Material provided:

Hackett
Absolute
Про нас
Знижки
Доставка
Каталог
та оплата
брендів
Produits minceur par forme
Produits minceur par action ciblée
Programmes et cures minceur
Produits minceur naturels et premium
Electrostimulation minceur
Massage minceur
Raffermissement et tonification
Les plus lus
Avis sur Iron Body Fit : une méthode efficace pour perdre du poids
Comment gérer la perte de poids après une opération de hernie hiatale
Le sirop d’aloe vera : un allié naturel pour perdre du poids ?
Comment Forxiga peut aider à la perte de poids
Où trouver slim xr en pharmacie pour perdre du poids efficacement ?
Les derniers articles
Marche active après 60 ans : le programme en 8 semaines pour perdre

What is being asked: Each entry should be duplicated exactly as it was given.

Solution to this task:
Hackett
Absolute
Про нас
Знижки
Доставка
Каталог
та оплата
брендів
Produits minceur par forme
Produits minceur par action ciblée
Programmes et cures minceur
Produits minceur naturels et premium
Electrostimulation minceur
Massage minceur
Raffermissement et tonification
Les plus lus
Avis sur Iron Body Fit : une méthode efficace pour perdre du poids
Comment gérer la perte de poids après une opération de hernie hiatale
Le sirop d’aloe vera : un allié naturel pour perdre du poids ?
Comment Forxiga peut aider à la perte de poids
Où trouver slim xr en pharmacie pour perdre du poids efficacement ?
Les derniers articles
Marche active après 60 ans : le programme en 8 semaines pour perdre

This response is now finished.